DOCUMENT TEXT:
What extras names are treated as equal and why?

Hello. In Fedora, we’ve recently started to deal with Python extras. For Python package names, we already generate RPM Provides and Requires in a form of:

python3.Xdist(<normalized_package_name>)

E.g.:

python3.9dist(sectuptools-scm)

Those are used on RPM level to bring in the required packages. It works reasonably well.

We follow the normalizing rules from PEP 503. It is crucial to us that the names are normalized, because on RPM level, sectuptools-scm != sectuptools_scm. By using the normalized form for both Provides and Requires, we don’t have this problem.

We have recently started to generate such RPM Provides and Requires for extras as well, in a form of:

python3.Xdist(<normalized_package_name>[<extras_name>])

E.g.

python3.9dist(sectuptools-scm[toml])

Everything worked well :rainbow: :unicorn:

Until we started to deal with case sensitivity, underscores and such. It appears that pip treats dnspython[DNSSEC] and dnspython[dnssec] equally (good!), but it does not treat webscrapbook[adhoc_ssl] and webscrapbook[adhoc-ssl] equally :exploding_head:

What are the normalize rules for extras names and where are they defined? And if they are undefined, should they be defined? Would re-using the same normalizing function that exists for package names make sense?

Thanks.

6 Likes

There is some specification at Core metadata specifications — Python Packaging User Guide (important to note that an extra like foo[bar, baz] is legal) but normalization is not included there.

This is probably an implicit standard via the implementation details of distutils/setuptools/pip that could stand to be explicitly defined.

1 Like

This is probably an implicit standard via the implementation details of distutils/setuptools/pip that could stand to be explicitly defined.

And like many things in this area, it’s complicated :stuck_out_tongue:

The de facto standard (implemented by setuptools) is to convert all running characters outside [A-Za-z0-9.-] to a single underscore, and covert to lowercase. User can specify effectively anything in setup.py.

But Core Metadata (linked above) says an extra name (quote) Must be a valid Python identifier—in other words, can’t contain - and ., and can’t start with a digit, etc.[1] This is in direct conflict to setuptools’s implementation, which would happily produce invalid extra names according to Core Metadata. (I’m not sure if wheel implements additional logic to block those names from being written into a wheel.)

DATA EXCERPT:
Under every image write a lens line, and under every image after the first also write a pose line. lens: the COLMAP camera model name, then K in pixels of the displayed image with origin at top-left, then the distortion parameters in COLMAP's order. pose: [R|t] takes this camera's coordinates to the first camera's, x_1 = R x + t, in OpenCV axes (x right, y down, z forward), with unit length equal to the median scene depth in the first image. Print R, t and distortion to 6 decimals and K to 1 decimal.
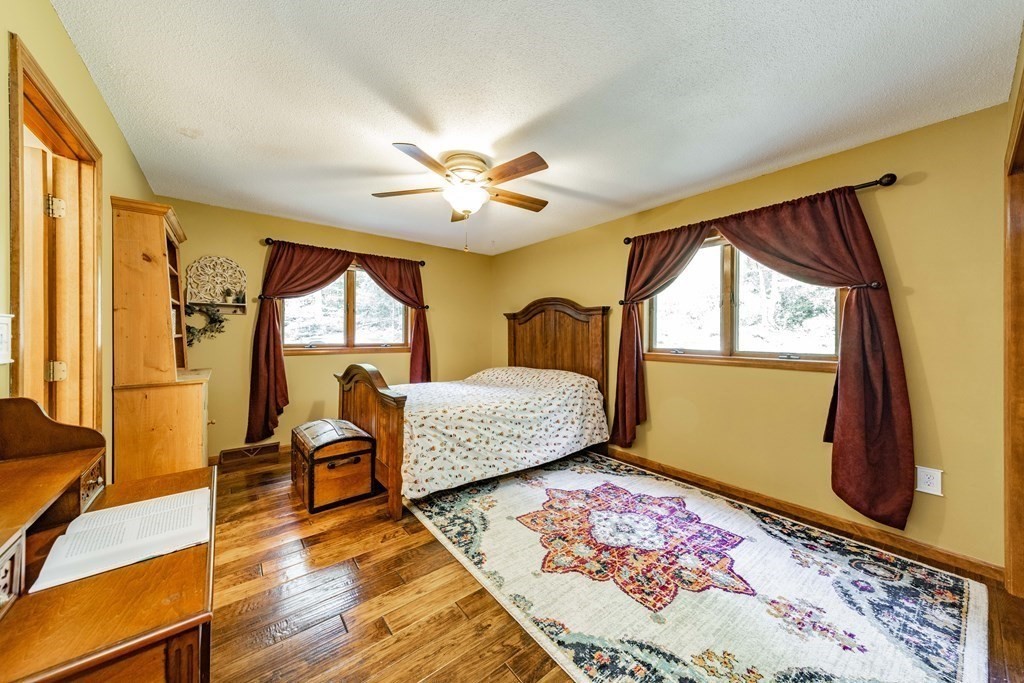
lens RADIAL K [[354.3, 0, 512.2], [0, 354.3, 334.4], [0, 0, 1]] dist [0.003161, 0.000200]
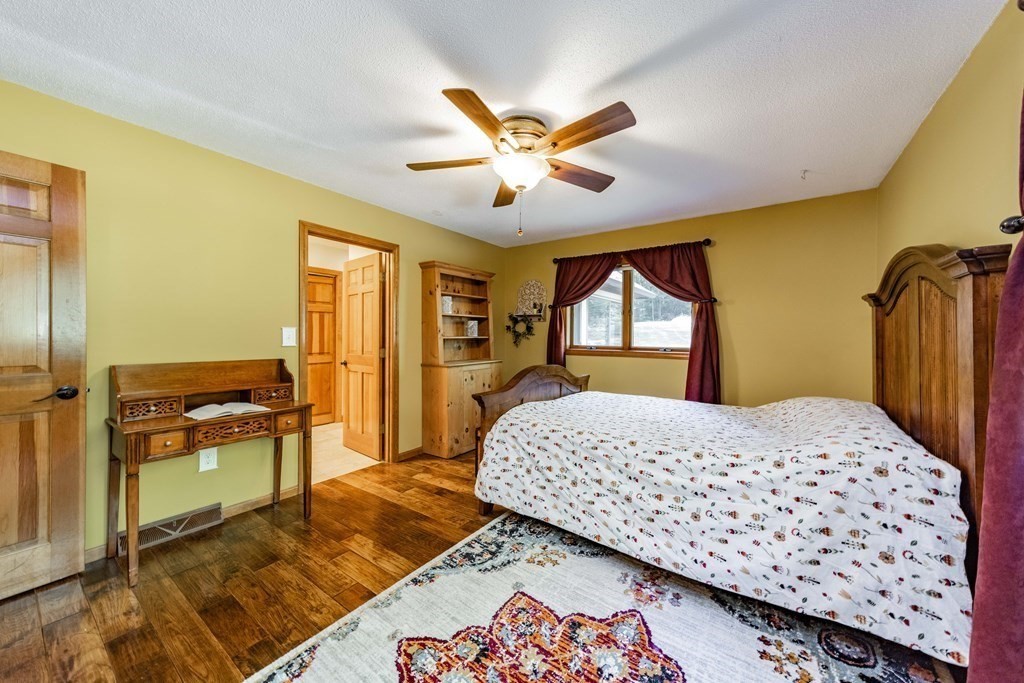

TASK DETAILS:
In the forum thread on Python extras names, turn the paragraph that begins "We follow the normalizing rules from PEP 503" into a short list that keeps its main facts.

THE ANSWER:
- The normalizing rules come from PEP 503.
- Normalized names are crucial because, at the RPM level, sectuptools-scm and sectuptools_scm are not equal.
- Using the normalized form for both Provides and Requires avoids this problem.